**Goal of the exercise:** What you return should be every line of the material, unchanged.

++++ Supplied information

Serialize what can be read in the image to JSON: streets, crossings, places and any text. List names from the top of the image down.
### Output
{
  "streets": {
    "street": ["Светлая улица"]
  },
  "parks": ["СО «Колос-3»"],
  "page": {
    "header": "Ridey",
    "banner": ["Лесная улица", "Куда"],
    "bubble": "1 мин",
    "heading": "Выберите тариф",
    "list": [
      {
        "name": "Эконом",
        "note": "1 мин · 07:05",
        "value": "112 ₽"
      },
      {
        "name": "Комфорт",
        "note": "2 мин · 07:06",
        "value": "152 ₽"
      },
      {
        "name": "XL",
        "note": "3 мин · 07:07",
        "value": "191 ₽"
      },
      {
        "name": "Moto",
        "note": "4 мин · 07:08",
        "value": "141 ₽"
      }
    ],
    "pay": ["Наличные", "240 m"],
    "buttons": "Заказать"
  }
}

++++++++

**Solution:**
Serialize what can be read in the image to JSON: streets, crossings, places and any text. List names from the top of the image down.
### Output
{
  "streets": {
    "street": ["Светлая улица"]
  },
  "parks": ["СО «Колос-3»"],
  "page": {
    "header": "Ridey",
    "banner": ["Лесная улица", "Куда"],
    "bubble": "1 мин",
    "heading": "Выберите тариф",
    "list": [
      {
        "name": "Эконом",
        "note": "1 мин · 07:05",
        "value": "112 ₽"
      },
      {
        "name": "Комфорт",
        "note": "2 мин · 07:06",
        "value": "152 ₽"
      },
      {
        "name": "XL",
        "note": "3 мин · 07:07",
        "value": "191 ₽"
      },
      {
        "name": "Moto",
        "note": "4 мин · 07:08",
        "value": "141 ₽"
      }
    ],
    "pay": ["Наличные", "240 m"],
    "buttons": "Заказать"
  }
}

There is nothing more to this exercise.